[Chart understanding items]
▬▬▬▬▬▬
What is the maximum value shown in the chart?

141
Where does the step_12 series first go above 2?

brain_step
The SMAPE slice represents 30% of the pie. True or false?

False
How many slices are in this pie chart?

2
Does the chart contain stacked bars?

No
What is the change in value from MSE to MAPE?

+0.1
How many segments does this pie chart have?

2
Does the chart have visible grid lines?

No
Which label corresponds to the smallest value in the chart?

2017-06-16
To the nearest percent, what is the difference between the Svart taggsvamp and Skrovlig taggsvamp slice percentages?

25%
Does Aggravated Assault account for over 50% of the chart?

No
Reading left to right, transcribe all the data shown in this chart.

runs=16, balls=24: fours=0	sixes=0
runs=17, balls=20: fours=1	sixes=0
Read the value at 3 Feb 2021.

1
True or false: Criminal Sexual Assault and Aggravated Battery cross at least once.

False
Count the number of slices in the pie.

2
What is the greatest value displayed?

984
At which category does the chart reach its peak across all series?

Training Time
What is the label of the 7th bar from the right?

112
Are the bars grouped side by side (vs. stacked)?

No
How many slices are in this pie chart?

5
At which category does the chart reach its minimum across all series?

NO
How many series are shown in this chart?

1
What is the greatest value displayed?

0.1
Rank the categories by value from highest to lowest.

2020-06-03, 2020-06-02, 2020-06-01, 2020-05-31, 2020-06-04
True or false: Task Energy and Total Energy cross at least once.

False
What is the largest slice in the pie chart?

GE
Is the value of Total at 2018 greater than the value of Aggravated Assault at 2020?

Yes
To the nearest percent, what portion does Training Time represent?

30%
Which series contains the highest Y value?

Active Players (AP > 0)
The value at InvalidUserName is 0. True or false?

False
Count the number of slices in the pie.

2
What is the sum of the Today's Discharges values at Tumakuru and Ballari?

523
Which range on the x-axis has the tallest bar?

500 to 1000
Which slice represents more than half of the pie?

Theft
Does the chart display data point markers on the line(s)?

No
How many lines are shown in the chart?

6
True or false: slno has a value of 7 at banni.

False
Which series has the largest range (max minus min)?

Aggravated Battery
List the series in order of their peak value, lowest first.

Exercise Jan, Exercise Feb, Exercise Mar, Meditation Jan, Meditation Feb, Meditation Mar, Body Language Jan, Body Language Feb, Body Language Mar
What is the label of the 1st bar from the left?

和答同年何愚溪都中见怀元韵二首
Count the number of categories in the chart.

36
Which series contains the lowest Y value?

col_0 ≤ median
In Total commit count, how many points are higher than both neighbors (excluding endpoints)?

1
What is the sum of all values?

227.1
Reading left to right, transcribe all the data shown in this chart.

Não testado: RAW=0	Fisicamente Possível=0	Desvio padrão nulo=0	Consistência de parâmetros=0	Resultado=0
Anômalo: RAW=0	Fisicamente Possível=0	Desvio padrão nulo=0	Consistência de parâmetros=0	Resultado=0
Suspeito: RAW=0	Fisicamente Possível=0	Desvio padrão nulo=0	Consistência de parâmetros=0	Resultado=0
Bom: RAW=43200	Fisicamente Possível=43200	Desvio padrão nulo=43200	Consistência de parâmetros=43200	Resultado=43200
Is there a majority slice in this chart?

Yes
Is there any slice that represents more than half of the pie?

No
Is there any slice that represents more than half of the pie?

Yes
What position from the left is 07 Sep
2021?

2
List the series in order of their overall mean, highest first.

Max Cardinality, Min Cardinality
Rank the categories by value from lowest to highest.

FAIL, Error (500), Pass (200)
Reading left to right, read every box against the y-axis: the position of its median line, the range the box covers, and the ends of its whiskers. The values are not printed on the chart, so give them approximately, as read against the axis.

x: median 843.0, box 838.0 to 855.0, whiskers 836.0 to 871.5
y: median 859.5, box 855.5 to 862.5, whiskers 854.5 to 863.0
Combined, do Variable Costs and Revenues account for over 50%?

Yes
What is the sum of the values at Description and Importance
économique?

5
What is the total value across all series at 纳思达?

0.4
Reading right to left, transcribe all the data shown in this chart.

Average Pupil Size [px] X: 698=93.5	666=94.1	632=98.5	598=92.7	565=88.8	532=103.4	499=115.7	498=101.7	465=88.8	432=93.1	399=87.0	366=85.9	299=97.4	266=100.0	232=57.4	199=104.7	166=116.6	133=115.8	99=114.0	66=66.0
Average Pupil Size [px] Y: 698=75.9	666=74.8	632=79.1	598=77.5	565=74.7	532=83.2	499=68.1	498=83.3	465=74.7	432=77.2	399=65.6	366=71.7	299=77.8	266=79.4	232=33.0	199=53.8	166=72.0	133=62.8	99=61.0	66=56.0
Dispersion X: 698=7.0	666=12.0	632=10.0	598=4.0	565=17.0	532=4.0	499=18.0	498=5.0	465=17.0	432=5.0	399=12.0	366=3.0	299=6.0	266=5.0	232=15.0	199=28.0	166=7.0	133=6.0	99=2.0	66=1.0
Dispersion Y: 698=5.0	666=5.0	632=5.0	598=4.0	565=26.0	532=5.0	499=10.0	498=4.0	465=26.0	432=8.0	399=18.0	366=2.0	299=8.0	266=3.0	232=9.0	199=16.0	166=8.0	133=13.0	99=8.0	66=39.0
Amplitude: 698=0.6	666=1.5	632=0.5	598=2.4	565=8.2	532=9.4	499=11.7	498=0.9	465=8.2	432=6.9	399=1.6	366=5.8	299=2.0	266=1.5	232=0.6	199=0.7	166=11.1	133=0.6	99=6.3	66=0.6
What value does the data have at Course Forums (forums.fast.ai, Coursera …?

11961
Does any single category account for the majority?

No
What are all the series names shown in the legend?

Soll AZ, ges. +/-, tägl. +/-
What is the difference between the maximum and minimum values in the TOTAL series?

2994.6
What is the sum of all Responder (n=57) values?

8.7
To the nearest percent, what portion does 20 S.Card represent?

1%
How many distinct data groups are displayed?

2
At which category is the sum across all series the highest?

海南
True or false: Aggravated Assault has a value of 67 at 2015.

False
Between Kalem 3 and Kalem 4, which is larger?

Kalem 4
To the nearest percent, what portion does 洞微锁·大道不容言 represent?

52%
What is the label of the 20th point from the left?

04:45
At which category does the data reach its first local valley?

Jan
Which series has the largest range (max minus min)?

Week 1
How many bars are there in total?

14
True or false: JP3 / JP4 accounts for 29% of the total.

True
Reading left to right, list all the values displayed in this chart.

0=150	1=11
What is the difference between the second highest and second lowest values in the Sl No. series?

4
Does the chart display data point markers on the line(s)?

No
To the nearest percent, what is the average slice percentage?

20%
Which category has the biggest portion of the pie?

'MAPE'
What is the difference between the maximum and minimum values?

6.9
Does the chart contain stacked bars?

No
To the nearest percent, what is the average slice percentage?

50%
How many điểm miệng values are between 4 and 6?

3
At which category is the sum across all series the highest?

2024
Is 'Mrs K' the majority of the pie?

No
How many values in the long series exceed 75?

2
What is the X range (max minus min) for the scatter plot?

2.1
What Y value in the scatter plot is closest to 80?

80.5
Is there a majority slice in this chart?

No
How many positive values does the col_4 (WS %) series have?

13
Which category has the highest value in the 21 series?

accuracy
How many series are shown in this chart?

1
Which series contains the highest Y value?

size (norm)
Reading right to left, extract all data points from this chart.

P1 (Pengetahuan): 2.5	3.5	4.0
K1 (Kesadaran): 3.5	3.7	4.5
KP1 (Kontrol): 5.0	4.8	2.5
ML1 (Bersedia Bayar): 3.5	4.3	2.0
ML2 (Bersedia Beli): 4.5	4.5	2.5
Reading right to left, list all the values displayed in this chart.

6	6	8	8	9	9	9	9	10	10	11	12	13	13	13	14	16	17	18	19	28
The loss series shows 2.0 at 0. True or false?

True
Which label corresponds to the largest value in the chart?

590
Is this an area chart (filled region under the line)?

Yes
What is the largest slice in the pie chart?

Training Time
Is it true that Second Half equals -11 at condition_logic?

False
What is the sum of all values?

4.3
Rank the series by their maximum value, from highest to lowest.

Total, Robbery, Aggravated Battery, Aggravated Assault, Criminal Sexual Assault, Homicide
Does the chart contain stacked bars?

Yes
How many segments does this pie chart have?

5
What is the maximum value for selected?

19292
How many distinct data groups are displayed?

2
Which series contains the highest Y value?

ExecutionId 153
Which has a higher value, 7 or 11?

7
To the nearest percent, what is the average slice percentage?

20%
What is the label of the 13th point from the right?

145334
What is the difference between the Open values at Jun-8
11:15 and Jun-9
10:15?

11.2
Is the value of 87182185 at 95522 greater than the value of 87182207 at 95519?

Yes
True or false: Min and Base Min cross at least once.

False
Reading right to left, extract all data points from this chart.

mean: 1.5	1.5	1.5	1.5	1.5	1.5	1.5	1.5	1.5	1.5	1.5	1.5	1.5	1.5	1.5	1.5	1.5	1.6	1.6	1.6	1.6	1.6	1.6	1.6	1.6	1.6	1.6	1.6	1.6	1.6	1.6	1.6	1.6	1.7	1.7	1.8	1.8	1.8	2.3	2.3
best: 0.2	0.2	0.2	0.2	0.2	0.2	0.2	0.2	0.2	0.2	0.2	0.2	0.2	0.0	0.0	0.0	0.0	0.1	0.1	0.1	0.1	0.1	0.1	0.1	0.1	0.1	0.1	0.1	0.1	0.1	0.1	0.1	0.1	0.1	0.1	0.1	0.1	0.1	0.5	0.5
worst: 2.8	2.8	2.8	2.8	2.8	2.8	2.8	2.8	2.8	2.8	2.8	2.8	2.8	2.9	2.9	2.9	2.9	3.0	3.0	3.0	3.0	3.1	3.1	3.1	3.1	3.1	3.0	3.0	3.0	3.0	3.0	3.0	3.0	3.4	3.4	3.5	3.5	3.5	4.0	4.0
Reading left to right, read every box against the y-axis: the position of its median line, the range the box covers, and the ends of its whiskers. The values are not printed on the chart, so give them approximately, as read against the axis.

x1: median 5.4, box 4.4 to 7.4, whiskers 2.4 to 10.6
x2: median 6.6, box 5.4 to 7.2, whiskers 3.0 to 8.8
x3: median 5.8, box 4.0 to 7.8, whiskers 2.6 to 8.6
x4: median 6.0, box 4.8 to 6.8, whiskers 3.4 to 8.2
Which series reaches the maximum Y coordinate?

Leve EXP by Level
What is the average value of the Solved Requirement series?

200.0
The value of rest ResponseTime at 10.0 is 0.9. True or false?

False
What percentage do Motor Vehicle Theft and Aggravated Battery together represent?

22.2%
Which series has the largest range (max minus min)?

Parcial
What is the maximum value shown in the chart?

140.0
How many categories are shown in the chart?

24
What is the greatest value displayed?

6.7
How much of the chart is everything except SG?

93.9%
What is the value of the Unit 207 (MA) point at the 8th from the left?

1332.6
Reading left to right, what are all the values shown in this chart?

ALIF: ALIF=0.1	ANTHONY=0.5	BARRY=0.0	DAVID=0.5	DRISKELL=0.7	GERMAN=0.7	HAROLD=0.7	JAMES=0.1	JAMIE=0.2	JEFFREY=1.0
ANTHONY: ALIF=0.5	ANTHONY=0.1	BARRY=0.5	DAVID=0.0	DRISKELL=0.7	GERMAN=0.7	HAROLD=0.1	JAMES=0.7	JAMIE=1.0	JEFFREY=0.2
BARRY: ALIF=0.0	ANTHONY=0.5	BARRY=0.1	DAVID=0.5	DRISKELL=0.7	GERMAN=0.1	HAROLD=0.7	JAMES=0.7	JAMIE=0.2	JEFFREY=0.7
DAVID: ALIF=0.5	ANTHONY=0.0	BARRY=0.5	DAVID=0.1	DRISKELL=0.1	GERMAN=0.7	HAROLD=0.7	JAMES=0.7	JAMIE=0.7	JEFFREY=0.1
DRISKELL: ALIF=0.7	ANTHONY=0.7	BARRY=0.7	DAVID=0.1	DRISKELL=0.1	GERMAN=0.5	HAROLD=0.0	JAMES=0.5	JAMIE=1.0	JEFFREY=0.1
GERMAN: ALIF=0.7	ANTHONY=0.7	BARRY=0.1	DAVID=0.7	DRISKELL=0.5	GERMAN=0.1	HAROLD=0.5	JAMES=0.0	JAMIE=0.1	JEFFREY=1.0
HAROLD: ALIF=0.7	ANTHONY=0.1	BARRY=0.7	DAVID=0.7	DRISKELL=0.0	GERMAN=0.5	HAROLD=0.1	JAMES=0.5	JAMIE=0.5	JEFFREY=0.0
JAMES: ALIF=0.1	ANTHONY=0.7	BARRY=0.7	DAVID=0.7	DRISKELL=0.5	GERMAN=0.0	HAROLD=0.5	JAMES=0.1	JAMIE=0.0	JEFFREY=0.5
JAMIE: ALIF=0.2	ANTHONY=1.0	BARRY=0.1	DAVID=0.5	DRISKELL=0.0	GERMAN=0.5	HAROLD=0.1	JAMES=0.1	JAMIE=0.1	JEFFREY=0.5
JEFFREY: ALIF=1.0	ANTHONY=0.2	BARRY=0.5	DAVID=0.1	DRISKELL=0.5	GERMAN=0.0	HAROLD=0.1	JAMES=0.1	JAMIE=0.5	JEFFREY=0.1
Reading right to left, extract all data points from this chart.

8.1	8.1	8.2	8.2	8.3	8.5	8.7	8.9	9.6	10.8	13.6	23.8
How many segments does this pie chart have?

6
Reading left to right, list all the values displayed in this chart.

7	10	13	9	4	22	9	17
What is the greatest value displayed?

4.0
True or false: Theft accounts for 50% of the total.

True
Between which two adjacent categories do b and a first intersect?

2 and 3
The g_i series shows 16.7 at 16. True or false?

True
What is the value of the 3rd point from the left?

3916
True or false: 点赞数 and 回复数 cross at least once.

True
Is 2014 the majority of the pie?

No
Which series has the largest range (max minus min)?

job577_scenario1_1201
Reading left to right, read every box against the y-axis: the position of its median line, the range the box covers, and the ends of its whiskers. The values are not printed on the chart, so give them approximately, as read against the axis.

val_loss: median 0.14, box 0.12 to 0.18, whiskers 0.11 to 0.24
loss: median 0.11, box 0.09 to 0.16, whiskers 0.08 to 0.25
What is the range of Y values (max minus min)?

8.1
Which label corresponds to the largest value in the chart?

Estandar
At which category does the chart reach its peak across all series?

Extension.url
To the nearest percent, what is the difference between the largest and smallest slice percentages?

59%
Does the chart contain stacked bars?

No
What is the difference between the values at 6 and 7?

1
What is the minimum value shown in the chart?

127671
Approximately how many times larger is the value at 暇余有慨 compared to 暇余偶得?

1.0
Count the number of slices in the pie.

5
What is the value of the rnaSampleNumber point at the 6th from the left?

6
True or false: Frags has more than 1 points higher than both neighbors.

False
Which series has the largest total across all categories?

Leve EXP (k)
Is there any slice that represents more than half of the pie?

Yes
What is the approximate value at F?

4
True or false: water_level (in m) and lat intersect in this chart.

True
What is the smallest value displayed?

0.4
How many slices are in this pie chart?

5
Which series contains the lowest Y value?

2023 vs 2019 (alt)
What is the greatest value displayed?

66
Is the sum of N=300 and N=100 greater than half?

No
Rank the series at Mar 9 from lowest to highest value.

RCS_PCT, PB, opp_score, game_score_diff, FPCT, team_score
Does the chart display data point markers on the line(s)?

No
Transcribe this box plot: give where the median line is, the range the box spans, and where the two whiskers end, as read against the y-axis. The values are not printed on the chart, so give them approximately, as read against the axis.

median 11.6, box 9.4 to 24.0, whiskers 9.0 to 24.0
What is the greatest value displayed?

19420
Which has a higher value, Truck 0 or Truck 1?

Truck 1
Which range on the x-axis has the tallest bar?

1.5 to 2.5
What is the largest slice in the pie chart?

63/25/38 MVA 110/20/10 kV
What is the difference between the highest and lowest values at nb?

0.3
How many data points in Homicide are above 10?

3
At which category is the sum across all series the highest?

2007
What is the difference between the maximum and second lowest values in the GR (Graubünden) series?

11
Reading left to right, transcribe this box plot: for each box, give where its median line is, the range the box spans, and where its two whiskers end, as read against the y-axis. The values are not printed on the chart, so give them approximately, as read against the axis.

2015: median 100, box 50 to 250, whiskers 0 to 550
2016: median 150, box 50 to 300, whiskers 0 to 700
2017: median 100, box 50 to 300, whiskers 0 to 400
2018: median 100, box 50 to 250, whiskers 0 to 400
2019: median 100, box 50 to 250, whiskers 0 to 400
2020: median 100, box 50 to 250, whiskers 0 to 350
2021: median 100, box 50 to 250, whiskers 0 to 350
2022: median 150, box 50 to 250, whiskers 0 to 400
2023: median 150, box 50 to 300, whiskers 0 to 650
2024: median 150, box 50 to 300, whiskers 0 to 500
▬▬▬▬▬▬
ACTIVITY >> Copy out the items word for word, beginning at the very first line and ending with the line containing "Read the value at 3 Feb 2021.".

SOLUTION BELOW >>
What is the maximum value shown in the chart?

141
Where does the step_12 series first go above 2?

brain_step
The SMAPE slice represents 30% of the pie. True or false?

False
How many slices are in this pie chart?

2
Does the chart contain stacked bars?

No
What is the change in value from MSE to MAPE?

+0.1
How many segments does this pie chart have?

2
Does the chart have visible grid lines?

No
Which label corresponds to the smallest value in the chart?

2017-06-16
To the nearest percent, what is the difference between the Svart taggsvamp and Skrovlig taggsvamp slice percentages?

25%
Does Aggravated Assault account for over 50% of the chart?

No
Reading left to right, transcribe all the data shown in this chart.

runs=16, balls=24: fours=0	sixes=0
runs=17, balls=20: fours=1	sixes=0
Read the value at 3 Feb 2021.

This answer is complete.